Drive Sim Jaywalking Video
This video is synthetically generated using NVIDIA Drive Sim, and shows pedestrians crossing the road with and without a crosswalk.
GDINO Configuration:
"gdino_classes": "person", "gdino_box_threshold": 0.8, "gdino_text_threshold": 0.8VLM Prompt
Is the person walking on the white striped crosswalk?
Warehouse Ladder Safety Video
Warehouse video where workers are climbing a ladder with and without a safety gear.
GDINO Configuration:
"gdino_classes": "person", "gdino_box_threshold": 0.5, "gdino_text_threshold": 0.5VLM Prompt
Is anyone on the ladder without a hardhat and safety vest?
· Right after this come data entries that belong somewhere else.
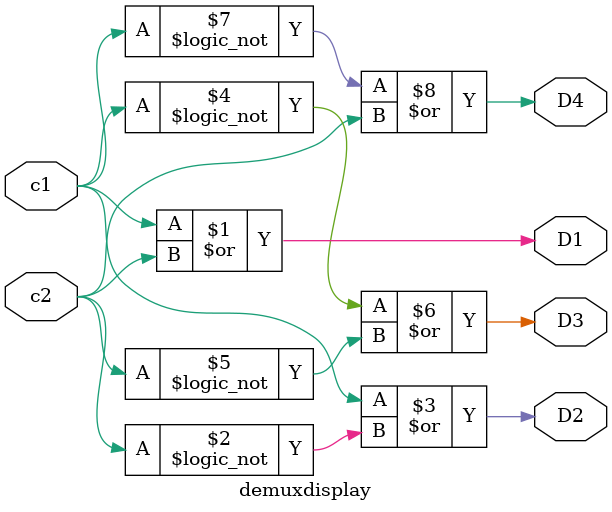
<source format=v>
module demuxdisplay(c1, c2, D1, D2, D3, D4);
	input c1, c2;
	output D1, D2, D3, D4;
	
	// [0]
	or(D1, c1, c2);
	
	// [1]
	or(D2, c1, !c2);
	
	// [2]
	or(D3, !c1, !c2);

	// [3]
	or(D4, !c1, c2);


endmodule 
</source>
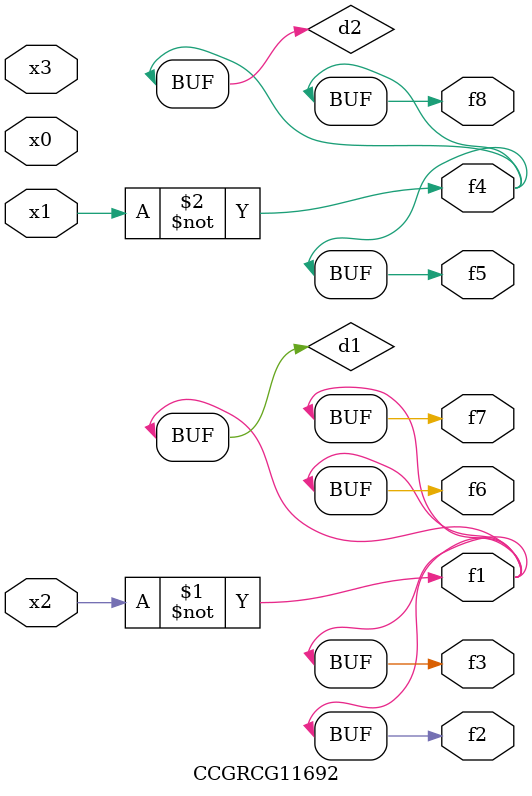
<source format=v>
module CCGRCG11692(
	input x0, x1, x2, x3,
	output f1, f2, f3, f4, f5, f6, f7, f8
);

	wire d1, d2;

	xnor (d1, x2);
	not (d2, x1);
	assign f1 = d1;
	assign f2 = d1;
	assign f3 = d1;
	assign f4 = d2;
	assign f5 = d2;
	assign f6 = d1;
	assign f7 = d1;
	assign f8 = d2;
endmodule

</source>
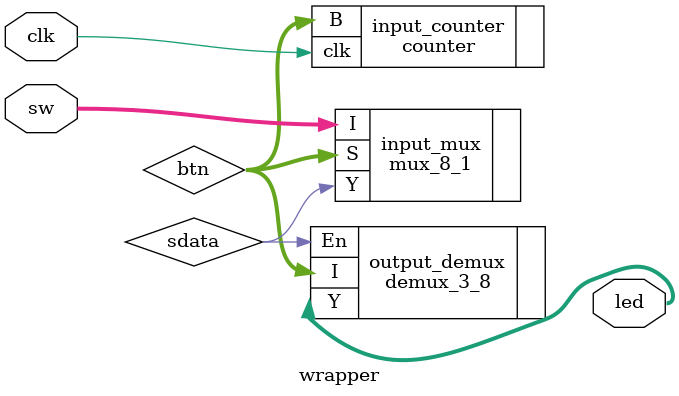
<source format=sv>
module wrapper (
    input [7:0] sw,
    input clk,
    output [7:0] led
);

wire sdata;
wire [2:0] btn; 

counter input_counter (
    .clk(clk),
    .B(btn)
);

mux_8_1 input_mux (
    .I(sw),
    .S(btn),
    .Y(sdata)
);

demux_3_8 output_demux (
    .En(sdata),
    .I(btn),
    .Y(led)
);

endmodule
</source>
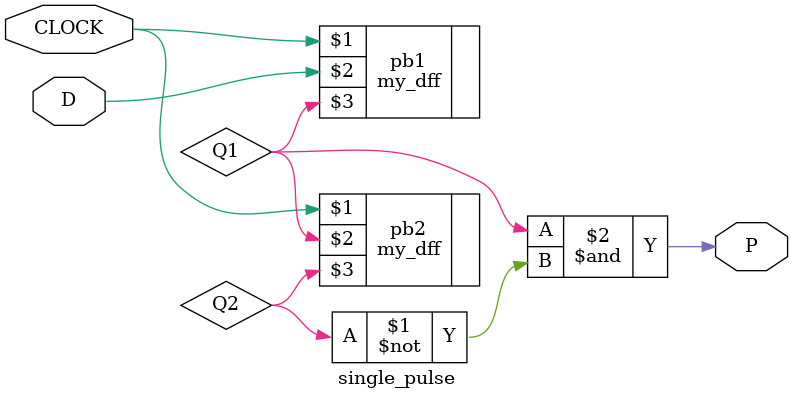
<source format=v>
`timescale 1ns / 1ps


module single_pulse(
    input CLOCK,
    input D,
    output P
    );
   
    wire Q1,Q2;
    my_dff pb1(CLOCK, D, Q1);
    my_dff pb2(CLOCK, Q1, Q2);
    
    assign P = Q1 & ~Q2;
    
endmodule

</source>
Conveyor Belt Inspection Video
This video is synthetically generated using NVIDIA Isaac Sim, and shows boxes of different conditions being transported on a conveyor belt.
GDINO Configuration:
"gdino_classes": "cardboard box", "gdino_box_threshold": 0.5, "gdino_text_threshold": 0.5VLM Prompt
You are a warehouse conveyor belt inspection system. You must inspect the cardboard box on the conveyor belt to look for signs of physical damage. Physical damage includes but is not limited to: 1) Crumpling 2) Tearing 3) Dents 4) Creases 5) Open boxes The box should be in near perfect condition. Does one of the cardboard box in the video show signs of physical damage?